The rental return has inflated the property market so that when it comes to buying a property, regular 3–4-bedroom residential housing is no longer affordable for anyone except speculators and investors. Certainly not regular families. New developments like West Byron are sold on the fact they will relieve housing stress. Really? Wake up. It ISN’T going to be full of families and single people who have been waiting for land release to build their dream home. It’s going to be a holiday-rent investment junket.

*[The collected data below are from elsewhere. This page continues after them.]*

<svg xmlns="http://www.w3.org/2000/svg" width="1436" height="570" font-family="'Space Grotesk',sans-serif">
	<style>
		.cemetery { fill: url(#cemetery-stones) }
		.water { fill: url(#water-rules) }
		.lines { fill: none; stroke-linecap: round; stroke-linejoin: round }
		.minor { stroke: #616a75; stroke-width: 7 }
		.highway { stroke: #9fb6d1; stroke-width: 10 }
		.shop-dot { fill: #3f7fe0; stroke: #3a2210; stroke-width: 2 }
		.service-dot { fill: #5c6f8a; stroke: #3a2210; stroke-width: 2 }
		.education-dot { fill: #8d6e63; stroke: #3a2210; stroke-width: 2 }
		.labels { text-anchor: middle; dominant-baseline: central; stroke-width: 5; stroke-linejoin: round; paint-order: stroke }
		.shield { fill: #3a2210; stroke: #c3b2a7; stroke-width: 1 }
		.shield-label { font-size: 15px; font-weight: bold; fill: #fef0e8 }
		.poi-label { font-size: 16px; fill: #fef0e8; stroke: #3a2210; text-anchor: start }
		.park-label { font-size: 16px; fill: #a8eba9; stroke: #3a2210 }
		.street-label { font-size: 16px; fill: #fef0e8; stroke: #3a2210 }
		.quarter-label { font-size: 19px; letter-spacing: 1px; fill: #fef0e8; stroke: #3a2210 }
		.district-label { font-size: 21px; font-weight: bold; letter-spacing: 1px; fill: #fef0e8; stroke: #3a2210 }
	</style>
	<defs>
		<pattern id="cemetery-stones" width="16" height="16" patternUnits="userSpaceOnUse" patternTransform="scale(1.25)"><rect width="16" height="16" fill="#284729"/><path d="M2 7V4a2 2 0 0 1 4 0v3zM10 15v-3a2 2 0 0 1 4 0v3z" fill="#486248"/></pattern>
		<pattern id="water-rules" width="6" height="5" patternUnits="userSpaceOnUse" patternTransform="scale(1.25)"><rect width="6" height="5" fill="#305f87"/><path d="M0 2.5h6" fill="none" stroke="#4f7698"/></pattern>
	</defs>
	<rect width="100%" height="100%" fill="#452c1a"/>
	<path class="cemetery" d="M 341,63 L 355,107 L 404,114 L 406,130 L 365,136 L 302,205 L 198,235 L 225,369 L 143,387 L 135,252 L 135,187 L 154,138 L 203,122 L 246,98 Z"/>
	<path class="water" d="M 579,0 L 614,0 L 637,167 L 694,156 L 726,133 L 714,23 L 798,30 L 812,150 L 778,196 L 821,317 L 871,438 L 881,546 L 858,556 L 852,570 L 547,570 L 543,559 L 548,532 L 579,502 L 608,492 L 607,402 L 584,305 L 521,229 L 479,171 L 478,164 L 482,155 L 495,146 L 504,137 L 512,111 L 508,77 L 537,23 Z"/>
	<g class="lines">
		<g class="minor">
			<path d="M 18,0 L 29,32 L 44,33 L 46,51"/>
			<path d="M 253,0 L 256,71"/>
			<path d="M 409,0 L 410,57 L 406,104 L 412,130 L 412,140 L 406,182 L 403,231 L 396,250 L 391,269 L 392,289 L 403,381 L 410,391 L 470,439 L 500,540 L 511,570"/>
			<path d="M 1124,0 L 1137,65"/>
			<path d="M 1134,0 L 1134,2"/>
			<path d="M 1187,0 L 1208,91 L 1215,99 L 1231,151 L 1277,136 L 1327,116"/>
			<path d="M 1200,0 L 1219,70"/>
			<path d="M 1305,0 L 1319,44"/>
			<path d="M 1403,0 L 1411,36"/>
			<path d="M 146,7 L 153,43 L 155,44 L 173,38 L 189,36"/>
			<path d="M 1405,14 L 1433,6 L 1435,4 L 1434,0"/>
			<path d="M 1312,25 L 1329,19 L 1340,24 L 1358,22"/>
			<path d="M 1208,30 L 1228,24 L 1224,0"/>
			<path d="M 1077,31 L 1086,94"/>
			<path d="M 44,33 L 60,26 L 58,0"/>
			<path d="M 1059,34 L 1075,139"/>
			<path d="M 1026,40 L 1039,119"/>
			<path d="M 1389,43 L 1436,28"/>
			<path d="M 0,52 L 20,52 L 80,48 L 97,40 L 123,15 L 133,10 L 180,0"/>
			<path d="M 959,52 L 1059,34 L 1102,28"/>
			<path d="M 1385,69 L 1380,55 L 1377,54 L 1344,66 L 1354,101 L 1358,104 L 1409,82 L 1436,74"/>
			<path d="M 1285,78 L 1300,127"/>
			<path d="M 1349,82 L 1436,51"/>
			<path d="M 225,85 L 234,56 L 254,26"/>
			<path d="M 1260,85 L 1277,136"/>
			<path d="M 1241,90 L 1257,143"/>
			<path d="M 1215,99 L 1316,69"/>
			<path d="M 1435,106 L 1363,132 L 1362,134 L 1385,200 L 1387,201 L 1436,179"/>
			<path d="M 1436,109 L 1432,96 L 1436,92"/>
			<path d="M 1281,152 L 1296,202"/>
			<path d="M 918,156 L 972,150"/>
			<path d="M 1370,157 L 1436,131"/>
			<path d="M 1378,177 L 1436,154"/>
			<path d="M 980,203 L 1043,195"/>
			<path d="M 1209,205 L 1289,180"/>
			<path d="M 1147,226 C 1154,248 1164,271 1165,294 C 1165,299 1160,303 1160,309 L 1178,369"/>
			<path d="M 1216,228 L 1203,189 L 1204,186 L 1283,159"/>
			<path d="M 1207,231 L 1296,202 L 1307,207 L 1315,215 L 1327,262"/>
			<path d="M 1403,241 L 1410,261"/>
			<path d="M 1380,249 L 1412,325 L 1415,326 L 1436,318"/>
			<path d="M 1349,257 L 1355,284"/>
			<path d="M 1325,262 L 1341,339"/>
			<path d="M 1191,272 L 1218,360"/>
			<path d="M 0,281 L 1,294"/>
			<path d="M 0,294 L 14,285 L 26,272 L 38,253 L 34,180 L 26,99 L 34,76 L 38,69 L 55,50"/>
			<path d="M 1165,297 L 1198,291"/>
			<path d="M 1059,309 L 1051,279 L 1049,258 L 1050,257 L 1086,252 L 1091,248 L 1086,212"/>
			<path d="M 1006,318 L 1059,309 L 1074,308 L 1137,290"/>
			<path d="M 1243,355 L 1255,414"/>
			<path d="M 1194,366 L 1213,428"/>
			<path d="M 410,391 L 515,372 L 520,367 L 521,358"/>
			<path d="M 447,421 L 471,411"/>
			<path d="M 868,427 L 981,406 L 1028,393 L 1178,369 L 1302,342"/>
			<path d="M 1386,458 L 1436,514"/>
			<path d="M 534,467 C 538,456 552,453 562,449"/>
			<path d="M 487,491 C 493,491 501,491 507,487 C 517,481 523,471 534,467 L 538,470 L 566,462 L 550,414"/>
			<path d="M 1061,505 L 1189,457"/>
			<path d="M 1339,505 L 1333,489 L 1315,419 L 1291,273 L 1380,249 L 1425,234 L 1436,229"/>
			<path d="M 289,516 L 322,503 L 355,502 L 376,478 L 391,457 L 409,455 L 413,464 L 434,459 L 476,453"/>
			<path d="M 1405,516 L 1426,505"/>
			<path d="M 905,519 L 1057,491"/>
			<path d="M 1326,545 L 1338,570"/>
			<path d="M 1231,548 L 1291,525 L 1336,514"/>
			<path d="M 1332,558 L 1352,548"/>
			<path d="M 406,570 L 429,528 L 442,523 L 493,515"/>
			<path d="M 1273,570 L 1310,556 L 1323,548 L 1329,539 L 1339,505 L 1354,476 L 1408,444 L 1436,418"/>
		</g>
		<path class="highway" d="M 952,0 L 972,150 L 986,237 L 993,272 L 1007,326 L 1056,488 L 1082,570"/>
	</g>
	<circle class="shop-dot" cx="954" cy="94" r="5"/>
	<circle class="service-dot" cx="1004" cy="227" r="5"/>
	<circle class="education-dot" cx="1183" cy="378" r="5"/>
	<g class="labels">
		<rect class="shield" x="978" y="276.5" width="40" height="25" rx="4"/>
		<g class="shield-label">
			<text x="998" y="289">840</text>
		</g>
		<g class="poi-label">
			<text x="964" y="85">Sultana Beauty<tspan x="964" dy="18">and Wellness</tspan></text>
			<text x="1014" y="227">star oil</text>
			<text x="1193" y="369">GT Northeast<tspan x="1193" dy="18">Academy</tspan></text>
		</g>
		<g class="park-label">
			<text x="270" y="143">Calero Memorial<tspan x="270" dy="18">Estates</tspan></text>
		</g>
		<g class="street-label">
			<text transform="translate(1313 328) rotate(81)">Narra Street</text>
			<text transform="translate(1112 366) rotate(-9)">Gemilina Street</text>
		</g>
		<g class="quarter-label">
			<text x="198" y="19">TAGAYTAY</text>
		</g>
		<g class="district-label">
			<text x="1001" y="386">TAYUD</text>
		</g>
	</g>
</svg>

It’s time our Council did a detailed accommodation audit – listing ALL holiday rentals – both regulated and unregulated, along with available rental and residential properties. It’s the lack of monitoring that has allowed the situation to get out of hand. After shutting Sydney’s short-term rental market down to 180 days per year, if the state government allows 365-day short-term rental, you know where all the investors are going to come? Here. Byron’s like the barrier reef, and we’re about to experience some serious social bleaching.
This is not about being anti-tourism. Setting limits on holiday letting is about bringing an end to opportunistic profiteering that is the cancer destroying our community. It’s about restoring equity to a market where there currently is none; it’s about providing a sense of belonging for our children, affordable and secure housing for our residents, and safeguarding the experience of excellence in our destination for the tourists who come here. It’s about asking the state government to give our council the power to make the decisions for the future of this very special place we call home that we want to welcome others to share.
If you love Byron then stop driving it into the ground. Sign the petition. Come to the meeting. Save Byron.
Please attend the public meeting at the Cavanbah Centre on Wednesday 26 September at 7pm.
And sign the public petition on GetUp, asking the state government to give power to OUR council and our community to set the limits on holiday letting in our region.